Les fournisseurs, excédés par des factures impayées depuis des mois, ont adopté des méthodes pour le moins originales. Certains ont carrément élu domicile dans les bureaux du siège social, y passant leurs nuits pour faire pression sur la direction. Cette situation ubuesque illustre parfaitement le degré de désespoir qui règne autour de la marque.
Comment expliquer une chute aussi spectaculaire ? Les tensions au sommet de l’entreprise semblent avoir joué un rôle déterminant. Un conflit de vision oppose deux personnalités aux approches diamétralement opposées.
D’un côté, Zhang Yong prônait une stratégie agressive axée sur l’expansion internationale et la croissance rapide. De l’autre, Fang Yufong, le fondateur, privilégiait une approche plus mesurée, centrée sur le développement technique et l’innovation de long terme. Cette guerre des chefs a généré des décisions contradictoires et une absence totale de cap stratégique.
Bien que Fang Yufong ait repris les commandes en décembre 2024, son intervention tardive n’a pas suffi à inverser la tendance. Certains analystes estiment que les dégâts étaient déjà irréversibles à cette date.
Parmi les victimes de cette débâcle figure un modèle qui aurait pu marquer l’histoire : la Neta S Wagon. Cette voiture électrique promettait une autonomie exceptionnelle de 1 000 kilomètres, la positionnant comme une référence mondiale en matière d’efficacité énergétique.

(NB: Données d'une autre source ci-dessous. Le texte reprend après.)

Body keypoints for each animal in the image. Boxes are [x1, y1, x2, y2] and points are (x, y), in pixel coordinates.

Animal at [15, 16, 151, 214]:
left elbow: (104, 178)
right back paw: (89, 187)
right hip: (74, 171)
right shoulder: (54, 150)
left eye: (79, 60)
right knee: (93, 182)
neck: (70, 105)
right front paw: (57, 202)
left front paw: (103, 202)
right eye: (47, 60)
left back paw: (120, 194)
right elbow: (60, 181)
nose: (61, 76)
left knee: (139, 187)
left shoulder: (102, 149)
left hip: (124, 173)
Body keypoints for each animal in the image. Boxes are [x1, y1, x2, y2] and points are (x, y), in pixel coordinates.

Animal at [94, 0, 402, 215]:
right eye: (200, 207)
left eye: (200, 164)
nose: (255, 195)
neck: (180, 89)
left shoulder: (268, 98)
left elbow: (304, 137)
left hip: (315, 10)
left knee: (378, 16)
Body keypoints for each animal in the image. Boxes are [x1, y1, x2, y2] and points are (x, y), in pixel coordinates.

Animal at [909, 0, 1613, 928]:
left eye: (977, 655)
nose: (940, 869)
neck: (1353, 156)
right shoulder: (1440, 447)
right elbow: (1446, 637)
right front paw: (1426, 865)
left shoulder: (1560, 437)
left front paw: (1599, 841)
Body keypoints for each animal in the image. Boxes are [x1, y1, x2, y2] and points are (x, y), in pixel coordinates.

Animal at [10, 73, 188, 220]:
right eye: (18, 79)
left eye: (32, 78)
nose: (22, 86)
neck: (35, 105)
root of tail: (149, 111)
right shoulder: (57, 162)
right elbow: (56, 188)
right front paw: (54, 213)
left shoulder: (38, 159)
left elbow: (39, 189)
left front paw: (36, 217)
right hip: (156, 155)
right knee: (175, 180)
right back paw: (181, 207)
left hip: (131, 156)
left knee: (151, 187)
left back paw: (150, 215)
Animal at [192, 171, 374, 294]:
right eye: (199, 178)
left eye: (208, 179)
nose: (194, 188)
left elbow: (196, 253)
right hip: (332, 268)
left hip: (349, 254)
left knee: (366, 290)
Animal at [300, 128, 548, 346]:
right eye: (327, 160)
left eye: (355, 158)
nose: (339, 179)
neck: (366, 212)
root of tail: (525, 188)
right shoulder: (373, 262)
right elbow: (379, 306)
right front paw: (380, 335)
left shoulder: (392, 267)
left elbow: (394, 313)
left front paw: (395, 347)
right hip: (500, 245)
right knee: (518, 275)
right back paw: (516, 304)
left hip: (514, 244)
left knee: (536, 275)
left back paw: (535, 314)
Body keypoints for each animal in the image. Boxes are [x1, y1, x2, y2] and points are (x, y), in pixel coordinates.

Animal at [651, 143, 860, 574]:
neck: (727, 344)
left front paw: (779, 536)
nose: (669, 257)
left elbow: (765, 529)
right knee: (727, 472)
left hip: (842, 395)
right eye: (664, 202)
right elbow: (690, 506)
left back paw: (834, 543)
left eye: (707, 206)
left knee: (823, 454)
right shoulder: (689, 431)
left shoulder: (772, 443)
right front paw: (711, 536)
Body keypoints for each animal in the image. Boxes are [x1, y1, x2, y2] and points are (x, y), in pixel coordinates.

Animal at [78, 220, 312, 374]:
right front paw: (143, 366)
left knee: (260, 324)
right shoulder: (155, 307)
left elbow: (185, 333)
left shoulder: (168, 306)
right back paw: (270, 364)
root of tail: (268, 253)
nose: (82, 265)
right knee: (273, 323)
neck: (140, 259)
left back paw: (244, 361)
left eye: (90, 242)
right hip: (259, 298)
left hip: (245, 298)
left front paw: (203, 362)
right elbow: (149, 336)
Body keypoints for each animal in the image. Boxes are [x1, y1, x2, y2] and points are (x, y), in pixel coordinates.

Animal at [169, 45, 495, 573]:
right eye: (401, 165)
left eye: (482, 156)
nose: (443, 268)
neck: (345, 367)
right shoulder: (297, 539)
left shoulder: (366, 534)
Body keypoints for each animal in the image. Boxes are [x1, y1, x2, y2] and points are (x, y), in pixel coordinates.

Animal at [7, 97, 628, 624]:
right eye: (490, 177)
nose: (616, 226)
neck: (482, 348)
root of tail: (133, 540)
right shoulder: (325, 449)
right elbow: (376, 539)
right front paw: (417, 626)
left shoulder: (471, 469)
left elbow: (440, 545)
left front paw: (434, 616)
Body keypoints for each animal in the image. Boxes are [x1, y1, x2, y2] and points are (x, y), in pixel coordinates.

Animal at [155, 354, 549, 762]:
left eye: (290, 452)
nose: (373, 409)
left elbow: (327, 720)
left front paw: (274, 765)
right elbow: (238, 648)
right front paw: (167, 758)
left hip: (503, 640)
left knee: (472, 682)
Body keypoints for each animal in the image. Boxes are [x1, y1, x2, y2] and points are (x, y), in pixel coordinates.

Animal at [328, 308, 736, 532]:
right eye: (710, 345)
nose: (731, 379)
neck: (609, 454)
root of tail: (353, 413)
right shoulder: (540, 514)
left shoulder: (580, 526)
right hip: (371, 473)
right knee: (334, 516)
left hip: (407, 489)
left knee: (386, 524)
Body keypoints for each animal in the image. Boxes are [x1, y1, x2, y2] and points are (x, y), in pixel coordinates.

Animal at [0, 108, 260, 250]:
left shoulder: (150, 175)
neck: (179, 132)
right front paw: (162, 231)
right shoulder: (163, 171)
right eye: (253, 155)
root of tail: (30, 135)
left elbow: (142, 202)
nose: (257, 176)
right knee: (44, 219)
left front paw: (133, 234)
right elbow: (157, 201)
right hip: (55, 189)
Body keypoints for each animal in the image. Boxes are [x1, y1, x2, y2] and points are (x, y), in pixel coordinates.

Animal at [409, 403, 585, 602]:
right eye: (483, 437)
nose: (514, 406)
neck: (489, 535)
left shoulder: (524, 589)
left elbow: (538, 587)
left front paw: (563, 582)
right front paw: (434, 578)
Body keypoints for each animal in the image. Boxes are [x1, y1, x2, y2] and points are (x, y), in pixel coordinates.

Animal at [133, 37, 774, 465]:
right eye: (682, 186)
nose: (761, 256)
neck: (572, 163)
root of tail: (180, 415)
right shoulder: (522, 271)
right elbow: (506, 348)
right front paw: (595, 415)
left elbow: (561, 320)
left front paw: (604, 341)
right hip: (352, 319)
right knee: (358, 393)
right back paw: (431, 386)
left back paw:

Le projet bénéficiait d’un partenariat prestigieux avec CATL, le géant mondial des batteries pour véhicules électriques. CATL avait même développé spécifiquement le châssis de ce modèle, laissant présager une voiture alliant performance, autonomie et technologies de pointe. Malheureusement, les chances de voir un jour cette Neta S Wagon sur les routes s’amenuisent chaque jour davantage.
| Caractéristique | Neta S Wagon | Concurrence moyenne |
|---|---|---|
| Autonomie | 1 000 km | 450-600 km |
| Partenaire technologique | CATL | Développement interne |
| Statut | Projet compromis | En production |
L’effondrement de Neta n’est pas qu’une simple faillite d’entreprise. C’est un révélateur des dynamiques impitoyables qui régissent le marché automobile électrique chinois, où plus de 130 marques se disputent les faveurs des consommateurs.
La première leçon concerne l’importance de la solidité financière. Disposer d’une technologie prometteuse comme l’autonomie de 1 000 km ne suffit pas si l’entreprise ne peut pas financer sa production et sa commercialisation. La seconde leçon porte sur la nécessité d’une stratégie claire et cohérente. Les conflits internes ont paralysé Neta au moment où elle avait le plus besoin d’unité.
Enfin, la diversification géographique s’avère cruciale. Les constructeurs chinois qui s’en sortent le mieux sont ceux qui ont rapidement cherché à s’implanter sur les marchés étrangers. Neta, trop focalisée sur son marché domestique, s’est retrouvée vulnérable aux fluctuations locales.
Cette histoire rappelle que dans l’univers de la mobilité électrique, les ambitions ne suffisent pas. Seuls les constructeurs combinant vision technologique, pragmatisme commercial et assise financière solide peuvent espérer survivre dans un environnement aussi concurrentiel. Pour Neta, il est désormais trop tard pour tirer les leçons de ses erreurs.